- **Exercise requirements**: Reproduce verbatim the portion of the BlackBerry Secure article below, starting at "Called BlackBerry Secure, the" and ending at "in all industries.".

- **Selected excerpt**:
Called BlackBerry Secure, the platform aims to help businesses manage their mobile and connected devices and provide secure communications.
BlackBerry has unveiled a mobile-native, cloud-enabled security platform for what it calls the ‘Enterprise of Things,’ designed to protect enterprises from endpoint to endpoint.
Completing the integration of technologies from the company’s recent acquisitions, such as Good Technology, WatchDox, AtHoc and Encription, the platform is BlackBerry’s answer to the growing threat of cyber attacks affecting businesses in all industries.
So, what exactly is the Enterprise of Things? BlackBerry defines it as the network of intelligent devices, computers, sensors, trackers and equipment within the enterprise that communicate with each other and move products from “sketch to scale,” enabling smart product development, distribution, marketing and sales.
Securing the enterprise
“Businesses must be able to confidentially and reliably transmit sensitive data between endpoints to keep people, information and goods safe,” said John Chen, executive chairman and chief executive officer at BlackBerry, noting why the firm has created the platform dubbed BlackBerry Secure.
It aims to help businesses manage their mobile and connected devices and provide secure communications for all messaging and file types. Secure also helps prevent hackers from accessing devices and computers, ensures patient confidentiality in healthcare and safeguards assets in financial services.
Chen added, “Our customers’ investments are protected because this foundational platform is not only compatible with our current products and third-party software like Microsoft Office 365, but is also ‘future-proofed’ to address upcoming capabilities such as messaging and analytics. It allows customers to build their own apps, workflows and business processes, and will be compatible with future applications and cloud-based systems because we have plans to expand the platform’s features, market segments it supports, and our entire partner ecosystem.”
Along with the platform, BlackBerry will also be launching a range of business applications designed for the mobile-first work environment. Available in January and compatible with smartphones, tablets and PCs, these will include tools for collaboration, secure document sharing and remote access to web apps and intranet resources.
The launch of this platform further cements BlackBerry’s transition away from hardware towards becoming primarily a security services and software company, a move which it very much sees as its future.
The Canada-based company has already committed to pulling the plug on its smartphone business and its recent award of the Cyber Essentials Plus (CE+) certification from the UK government is further evidence of a BlackBerry re-birth.

- **The data**:
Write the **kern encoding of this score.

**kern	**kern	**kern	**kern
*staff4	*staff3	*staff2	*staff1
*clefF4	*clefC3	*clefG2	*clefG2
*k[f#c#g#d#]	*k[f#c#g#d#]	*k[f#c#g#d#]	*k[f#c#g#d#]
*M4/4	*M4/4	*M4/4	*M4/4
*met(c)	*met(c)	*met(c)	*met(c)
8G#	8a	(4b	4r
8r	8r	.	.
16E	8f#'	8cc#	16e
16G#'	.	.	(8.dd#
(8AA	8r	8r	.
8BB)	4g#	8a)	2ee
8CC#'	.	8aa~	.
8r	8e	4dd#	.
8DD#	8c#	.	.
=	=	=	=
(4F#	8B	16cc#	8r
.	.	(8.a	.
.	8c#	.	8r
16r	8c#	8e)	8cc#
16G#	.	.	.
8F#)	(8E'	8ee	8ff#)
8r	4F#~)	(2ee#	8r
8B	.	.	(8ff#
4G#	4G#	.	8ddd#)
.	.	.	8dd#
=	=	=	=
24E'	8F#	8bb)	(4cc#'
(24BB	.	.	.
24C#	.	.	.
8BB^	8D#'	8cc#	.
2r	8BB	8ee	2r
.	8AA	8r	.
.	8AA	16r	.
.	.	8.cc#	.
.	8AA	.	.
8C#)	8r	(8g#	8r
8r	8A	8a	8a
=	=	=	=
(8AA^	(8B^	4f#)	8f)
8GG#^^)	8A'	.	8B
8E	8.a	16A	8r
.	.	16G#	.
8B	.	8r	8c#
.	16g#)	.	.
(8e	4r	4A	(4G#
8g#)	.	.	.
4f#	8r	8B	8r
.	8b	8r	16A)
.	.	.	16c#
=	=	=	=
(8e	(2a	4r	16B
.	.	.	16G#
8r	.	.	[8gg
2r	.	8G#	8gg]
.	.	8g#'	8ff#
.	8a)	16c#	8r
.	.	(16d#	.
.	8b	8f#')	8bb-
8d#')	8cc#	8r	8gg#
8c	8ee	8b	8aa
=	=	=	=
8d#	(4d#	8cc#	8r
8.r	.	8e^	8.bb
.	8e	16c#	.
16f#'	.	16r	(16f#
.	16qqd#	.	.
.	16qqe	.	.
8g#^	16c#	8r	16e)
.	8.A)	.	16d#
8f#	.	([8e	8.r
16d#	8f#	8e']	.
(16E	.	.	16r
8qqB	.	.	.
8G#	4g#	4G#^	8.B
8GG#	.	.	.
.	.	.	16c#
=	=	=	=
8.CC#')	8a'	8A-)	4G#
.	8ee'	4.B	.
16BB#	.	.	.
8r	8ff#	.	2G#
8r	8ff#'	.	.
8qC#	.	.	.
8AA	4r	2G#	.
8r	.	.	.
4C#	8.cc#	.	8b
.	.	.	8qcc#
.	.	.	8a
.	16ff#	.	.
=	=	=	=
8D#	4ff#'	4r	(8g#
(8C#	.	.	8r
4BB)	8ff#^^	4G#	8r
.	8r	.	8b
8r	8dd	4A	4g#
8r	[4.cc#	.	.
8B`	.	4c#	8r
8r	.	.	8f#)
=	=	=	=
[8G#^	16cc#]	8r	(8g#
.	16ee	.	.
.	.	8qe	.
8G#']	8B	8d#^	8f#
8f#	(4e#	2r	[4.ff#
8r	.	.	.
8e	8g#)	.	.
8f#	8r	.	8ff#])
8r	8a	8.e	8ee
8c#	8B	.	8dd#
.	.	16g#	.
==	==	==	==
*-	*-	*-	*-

- **Answer space**:
Called BlackBerry Secure, the platform aims to help businesses manage their mobile and connected devices and provide secure communications.
BlackBerry has unveiled a mobile-native, cloud-enabled security platform for what it calls the ‘Enterprise of Things,’ designed to protect enterprises from endpoint to endpoint.
Completing the integration of technologies from the company’s recent acquisitions, such as Good Technology, WatchDox, AtHoc and Encription, the platform is BlackBerry’s answer to the growing threat of cyber attacks affecting businesses in all industries.